Your output should be an exact copy of the records, with no pictures in it.

══════

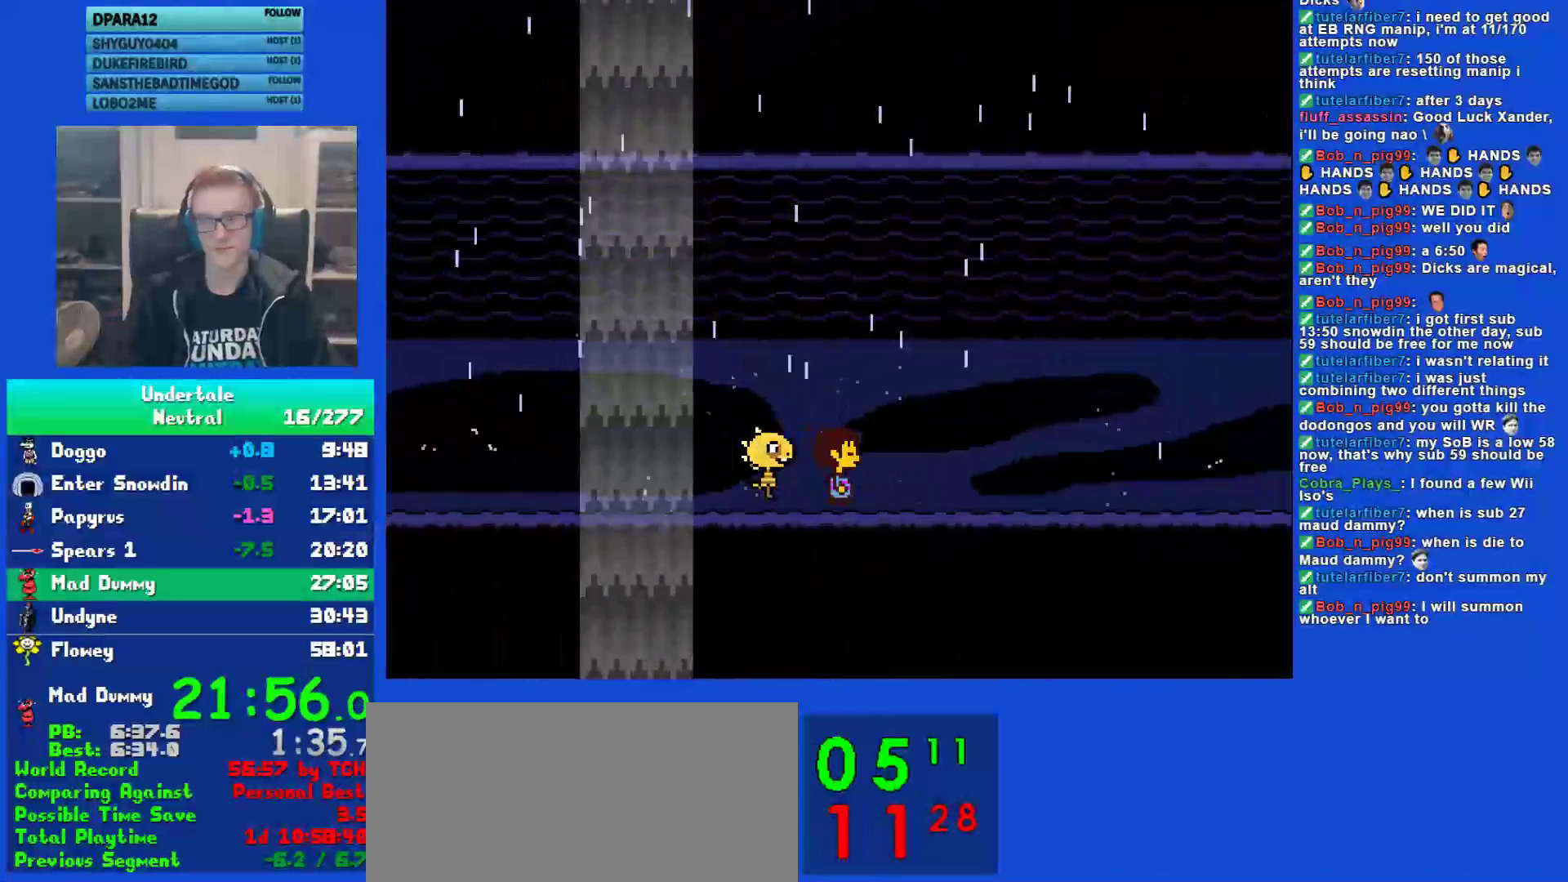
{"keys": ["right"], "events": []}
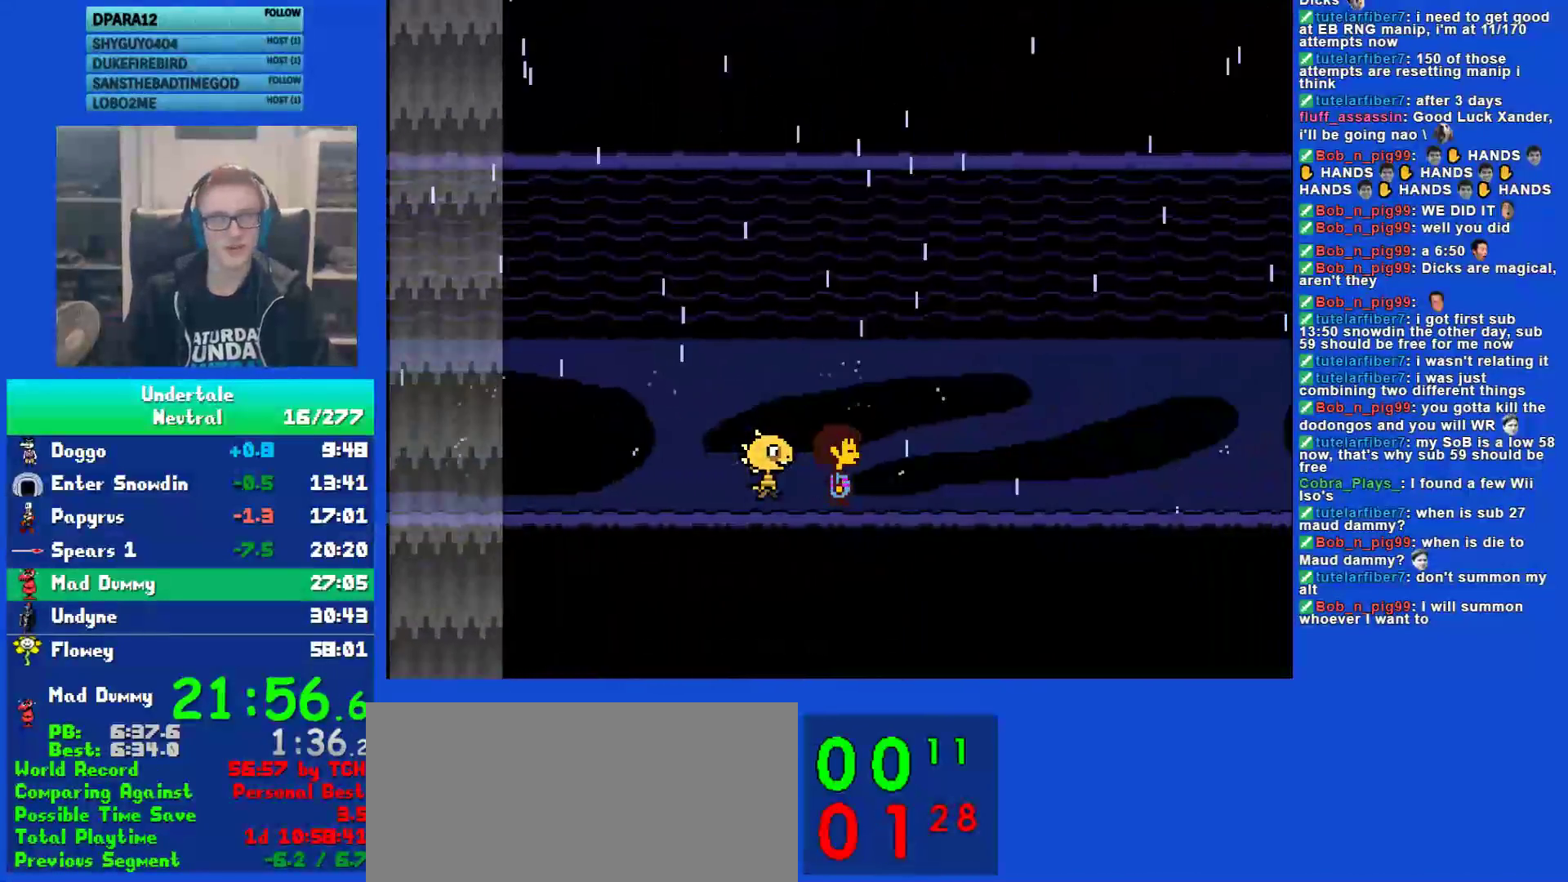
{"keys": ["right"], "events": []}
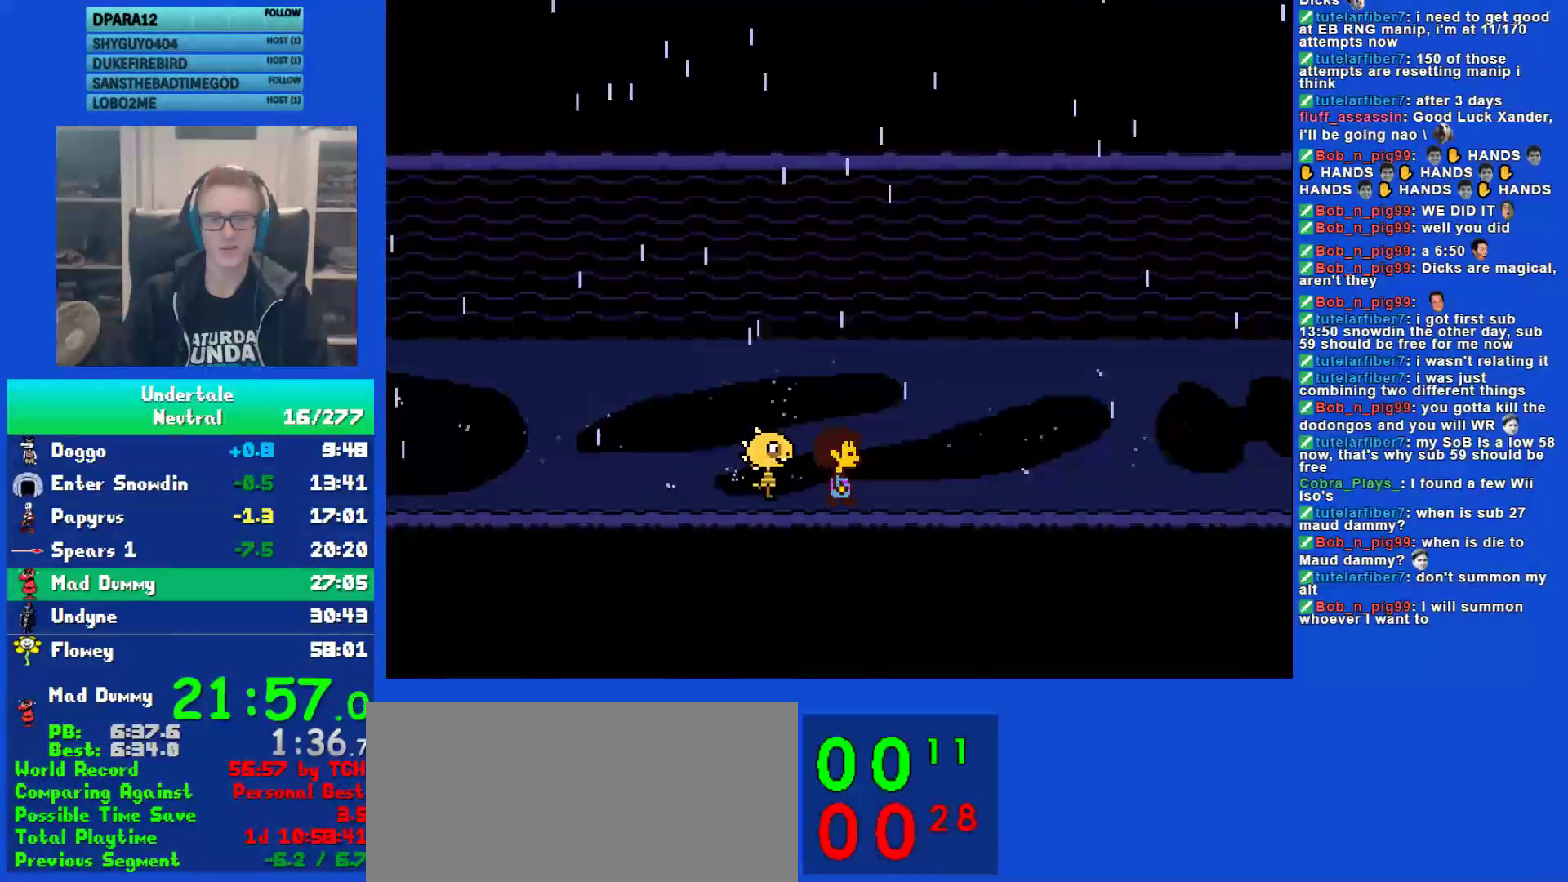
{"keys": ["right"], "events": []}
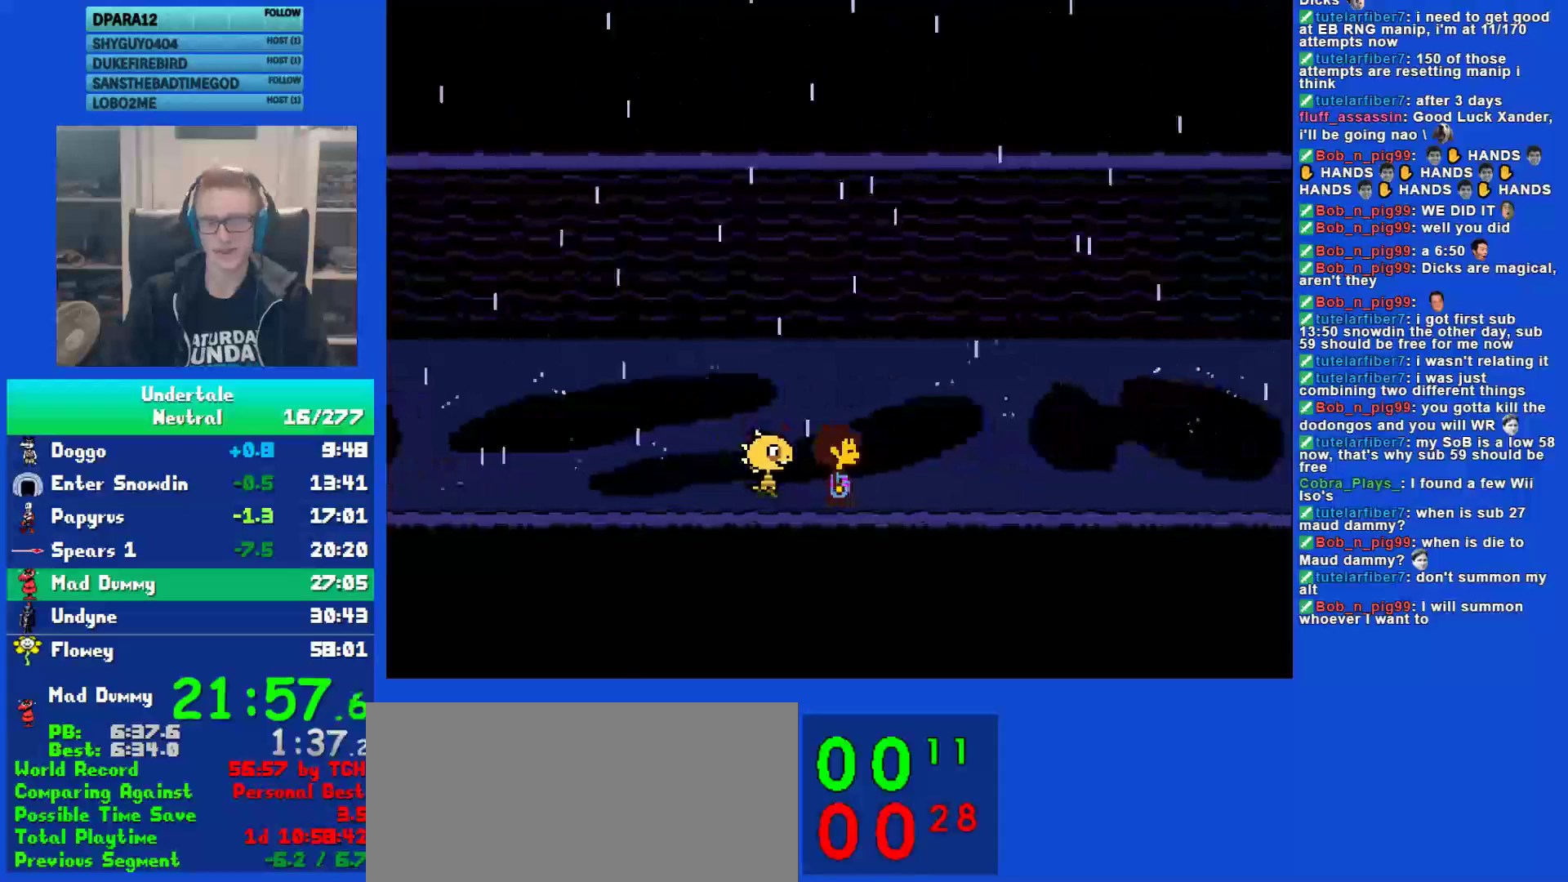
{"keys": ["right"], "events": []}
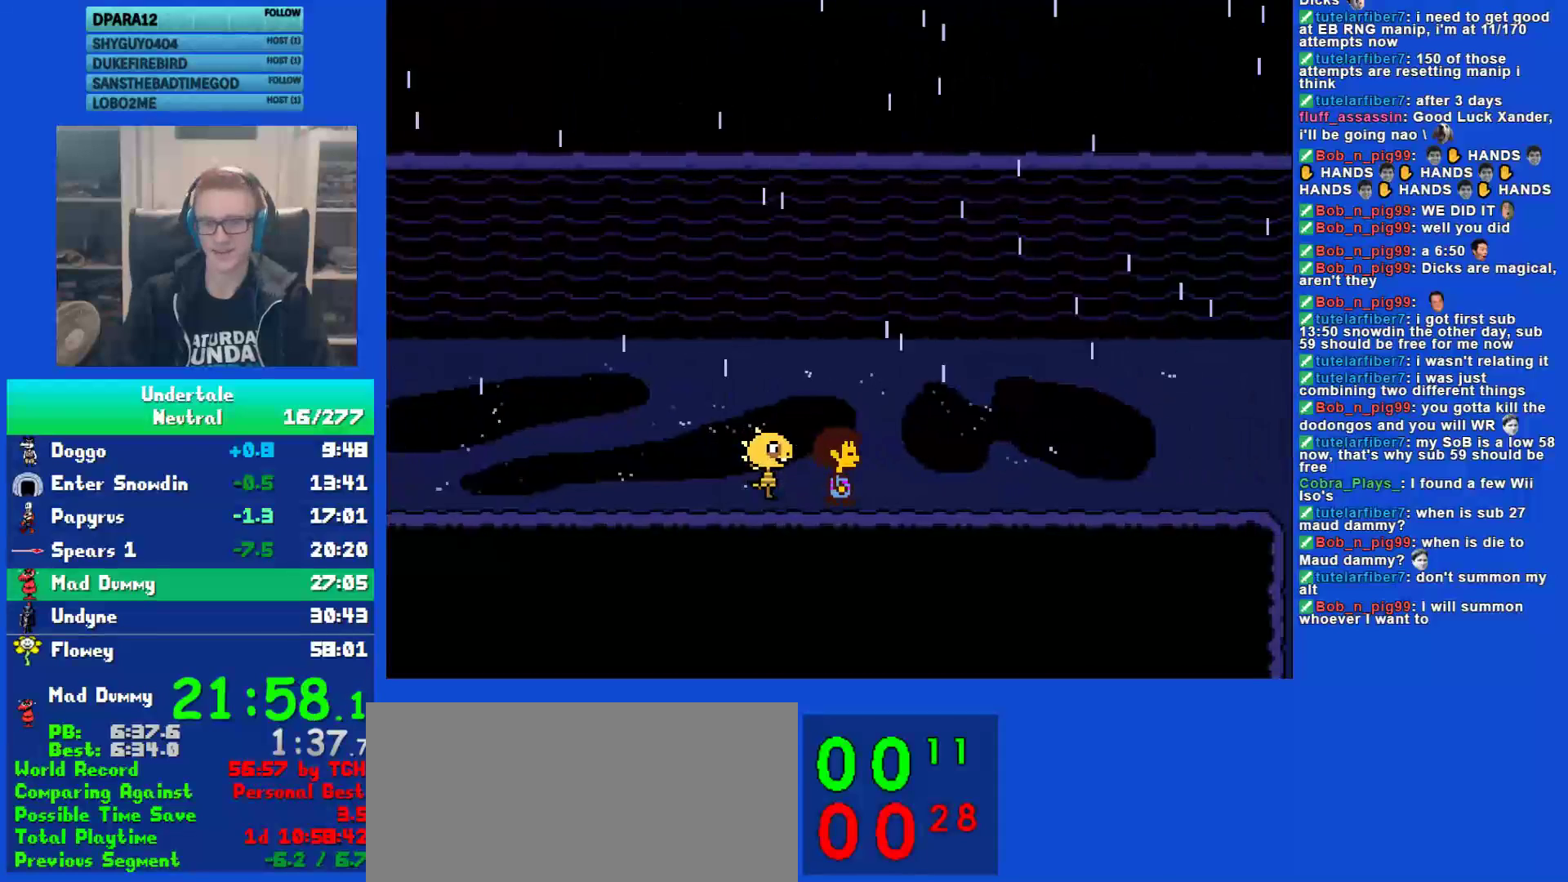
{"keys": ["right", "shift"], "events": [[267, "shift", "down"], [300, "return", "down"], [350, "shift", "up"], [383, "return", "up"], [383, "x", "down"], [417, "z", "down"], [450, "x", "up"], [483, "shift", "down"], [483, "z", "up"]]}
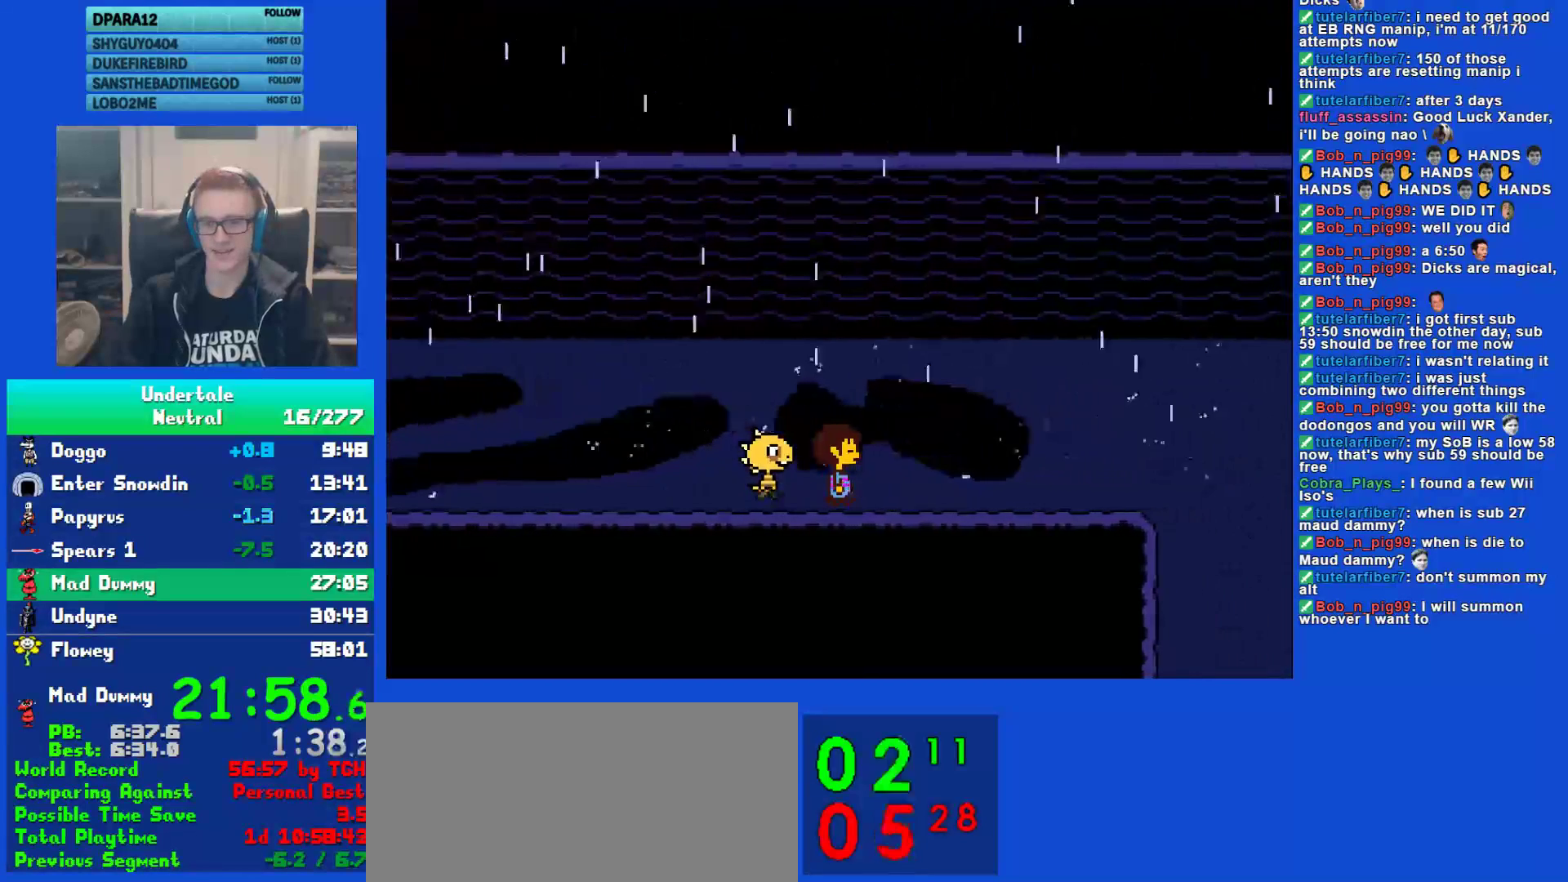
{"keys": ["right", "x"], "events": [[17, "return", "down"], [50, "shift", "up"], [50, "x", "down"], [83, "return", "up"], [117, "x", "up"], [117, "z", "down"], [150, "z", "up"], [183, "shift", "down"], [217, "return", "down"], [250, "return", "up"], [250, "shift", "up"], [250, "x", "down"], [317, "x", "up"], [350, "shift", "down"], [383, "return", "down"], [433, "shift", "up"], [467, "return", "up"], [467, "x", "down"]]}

══════

> **Final answer**:
{"keys": ["right"], "events": []}
{"keys": ["right"], "events": []}
{"keys": ["right"], "events": []}
{"keys": ["right"], "events": []}
{"keys": ["right", "shift"], "events": [[267, "shift", "down"], [300, "return", "down"], [350, "shift", "up"], [383, "return", "up"], [383, "x", "down"], [417, "z", "down"], [450, "x", "up"], [483, "shift", "down"], [483, "z", "up"]]}
{"keys": ["right", "x"], "events": [[17, "return", "down"], [50, "shift", "up"], [50, "x", "down"], [83, "return", "up"], [117, "x", "up"], [117, "z", "down"], [150, "z", "up"], [183, "shift", "down"], [217, "return", "down"], [250, "return", "up"], [250, "shift", "up"], [250, "x", "down"], [317, "x", "up"], [350, "shift", "down"], [383, "return", "down"], [433, "shift", "up"], [467, "return", "up"], [467, "x", "down"]]}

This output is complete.